Material provided:
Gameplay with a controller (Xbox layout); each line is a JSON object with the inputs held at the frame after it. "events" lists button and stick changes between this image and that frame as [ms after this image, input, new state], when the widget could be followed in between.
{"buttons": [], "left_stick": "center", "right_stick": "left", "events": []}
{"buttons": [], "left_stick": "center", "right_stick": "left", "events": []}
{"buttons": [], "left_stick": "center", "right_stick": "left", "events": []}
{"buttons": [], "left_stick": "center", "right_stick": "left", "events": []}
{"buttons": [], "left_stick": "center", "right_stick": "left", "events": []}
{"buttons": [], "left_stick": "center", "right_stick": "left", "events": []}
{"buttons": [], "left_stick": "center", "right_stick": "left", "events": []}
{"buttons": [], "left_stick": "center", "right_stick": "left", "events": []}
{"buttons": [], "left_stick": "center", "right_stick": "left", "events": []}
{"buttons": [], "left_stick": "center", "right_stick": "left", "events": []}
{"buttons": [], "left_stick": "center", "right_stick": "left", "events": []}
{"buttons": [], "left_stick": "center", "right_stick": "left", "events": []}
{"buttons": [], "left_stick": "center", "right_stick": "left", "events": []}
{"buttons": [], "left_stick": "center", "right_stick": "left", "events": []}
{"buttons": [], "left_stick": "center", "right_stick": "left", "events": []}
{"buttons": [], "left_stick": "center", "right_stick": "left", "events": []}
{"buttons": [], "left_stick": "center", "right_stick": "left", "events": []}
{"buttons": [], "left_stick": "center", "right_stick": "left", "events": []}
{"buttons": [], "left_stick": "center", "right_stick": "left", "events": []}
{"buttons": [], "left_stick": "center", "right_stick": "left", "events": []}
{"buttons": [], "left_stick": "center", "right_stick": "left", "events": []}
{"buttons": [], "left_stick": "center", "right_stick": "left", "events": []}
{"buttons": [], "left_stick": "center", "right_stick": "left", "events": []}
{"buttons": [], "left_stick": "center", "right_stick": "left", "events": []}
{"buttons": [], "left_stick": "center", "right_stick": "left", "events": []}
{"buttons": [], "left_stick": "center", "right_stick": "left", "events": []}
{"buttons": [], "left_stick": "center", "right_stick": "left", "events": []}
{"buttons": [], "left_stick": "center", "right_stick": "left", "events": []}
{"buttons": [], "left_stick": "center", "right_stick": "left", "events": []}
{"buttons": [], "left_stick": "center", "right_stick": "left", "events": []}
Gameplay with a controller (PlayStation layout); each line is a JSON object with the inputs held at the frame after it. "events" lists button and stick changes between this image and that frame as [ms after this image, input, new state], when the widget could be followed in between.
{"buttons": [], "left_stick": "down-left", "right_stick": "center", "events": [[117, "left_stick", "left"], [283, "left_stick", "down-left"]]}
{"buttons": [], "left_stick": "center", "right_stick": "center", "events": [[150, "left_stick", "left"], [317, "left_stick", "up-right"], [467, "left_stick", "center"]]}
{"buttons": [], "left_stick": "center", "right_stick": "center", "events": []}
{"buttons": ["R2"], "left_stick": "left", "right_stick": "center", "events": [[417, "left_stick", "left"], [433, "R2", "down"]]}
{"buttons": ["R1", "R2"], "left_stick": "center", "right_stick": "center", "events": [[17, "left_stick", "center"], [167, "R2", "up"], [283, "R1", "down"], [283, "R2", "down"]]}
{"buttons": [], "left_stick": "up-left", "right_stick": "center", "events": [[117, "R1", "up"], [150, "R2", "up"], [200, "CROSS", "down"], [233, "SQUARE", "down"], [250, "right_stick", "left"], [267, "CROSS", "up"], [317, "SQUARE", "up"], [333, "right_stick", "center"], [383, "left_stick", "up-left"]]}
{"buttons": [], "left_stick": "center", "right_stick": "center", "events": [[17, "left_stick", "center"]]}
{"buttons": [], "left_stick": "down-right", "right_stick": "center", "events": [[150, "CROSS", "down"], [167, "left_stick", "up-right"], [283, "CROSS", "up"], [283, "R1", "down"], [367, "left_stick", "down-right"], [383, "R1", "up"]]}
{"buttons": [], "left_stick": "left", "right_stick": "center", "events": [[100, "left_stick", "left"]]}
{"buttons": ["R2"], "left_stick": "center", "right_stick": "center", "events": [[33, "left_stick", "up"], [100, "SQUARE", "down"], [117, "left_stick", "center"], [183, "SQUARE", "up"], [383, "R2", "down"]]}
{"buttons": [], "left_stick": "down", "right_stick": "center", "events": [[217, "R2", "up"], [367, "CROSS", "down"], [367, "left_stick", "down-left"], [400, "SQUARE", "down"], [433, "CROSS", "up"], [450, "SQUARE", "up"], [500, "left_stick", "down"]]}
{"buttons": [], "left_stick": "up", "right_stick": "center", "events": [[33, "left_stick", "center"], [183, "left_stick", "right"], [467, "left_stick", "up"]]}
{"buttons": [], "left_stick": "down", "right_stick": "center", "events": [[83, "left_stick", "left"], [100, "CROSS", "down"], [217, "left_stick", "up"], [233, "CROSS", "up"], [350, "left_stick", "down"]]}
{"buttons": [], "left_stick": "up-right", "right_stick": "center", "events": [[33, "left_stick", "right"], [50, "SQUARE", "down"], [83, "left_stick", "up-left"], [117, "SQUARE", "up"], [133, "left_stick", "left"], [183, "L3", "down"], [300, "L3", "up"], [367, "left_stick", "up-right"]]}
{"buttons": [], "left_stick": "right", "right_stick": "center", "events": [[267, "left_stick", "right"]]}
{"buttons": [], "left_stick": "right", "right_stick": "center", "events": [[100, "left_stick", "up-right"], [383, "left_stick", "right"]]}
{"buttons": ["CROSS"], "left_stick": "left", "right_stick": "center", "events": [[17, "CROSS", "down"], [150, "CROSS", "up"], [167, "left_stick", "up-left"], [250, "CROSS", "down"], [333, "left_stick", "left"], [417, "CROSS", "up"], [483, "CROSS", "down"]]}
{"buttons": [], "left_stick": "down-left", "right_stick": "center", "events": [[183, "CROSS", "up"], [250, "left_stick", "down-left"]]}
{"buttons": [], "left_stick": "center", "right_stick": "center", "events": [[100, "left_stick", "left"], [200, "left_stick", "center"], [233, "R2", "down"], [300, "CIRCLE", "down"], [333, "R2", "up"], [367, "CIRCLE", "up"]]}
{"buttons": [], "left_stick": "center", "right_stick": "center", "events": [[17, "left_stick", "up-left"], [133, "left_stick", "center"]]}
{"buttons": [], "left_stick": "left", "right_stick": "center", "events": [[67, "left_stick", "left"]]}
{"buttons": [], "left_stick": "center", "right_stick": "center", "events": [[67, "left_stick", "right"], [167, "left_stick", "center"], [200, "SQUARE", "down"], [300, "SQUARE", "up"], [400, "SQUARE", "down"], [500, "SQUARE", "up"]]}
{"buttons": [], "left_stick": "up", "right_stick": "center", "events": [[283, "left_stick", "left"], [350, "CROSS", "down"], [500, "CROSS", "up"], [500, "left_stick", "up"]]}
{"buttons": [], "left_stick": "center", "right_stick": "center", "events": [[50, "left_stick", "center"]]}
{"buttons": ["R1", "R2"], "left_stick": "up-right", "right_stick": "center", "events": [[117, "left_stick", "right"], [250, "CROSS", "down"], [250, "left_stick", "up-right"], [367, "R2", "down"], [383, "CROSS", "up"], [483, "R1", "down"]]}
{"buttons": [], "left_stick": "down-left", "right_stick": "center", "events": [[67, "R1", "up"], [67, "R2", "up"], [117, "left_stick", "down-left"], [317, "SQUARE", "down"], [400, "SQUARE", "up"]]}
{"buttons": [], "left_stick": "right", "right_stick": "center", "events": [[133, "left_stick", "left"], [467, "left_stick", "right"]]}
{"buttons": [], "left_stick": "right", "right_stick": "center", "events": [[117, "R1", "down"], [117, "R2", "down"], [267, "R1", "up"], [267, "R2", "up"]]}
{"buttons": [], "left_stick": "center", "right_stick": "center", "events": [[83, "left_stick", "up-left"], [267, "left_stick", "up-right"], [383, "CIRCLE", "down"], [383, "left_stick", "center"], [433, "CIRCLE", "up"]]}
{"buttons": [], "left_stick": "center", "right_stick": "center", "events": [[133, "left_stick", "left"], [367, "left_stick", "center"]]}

Task directions: Report only a number: how many lines in the material above contain the string "that".

Answer to the exercise: 2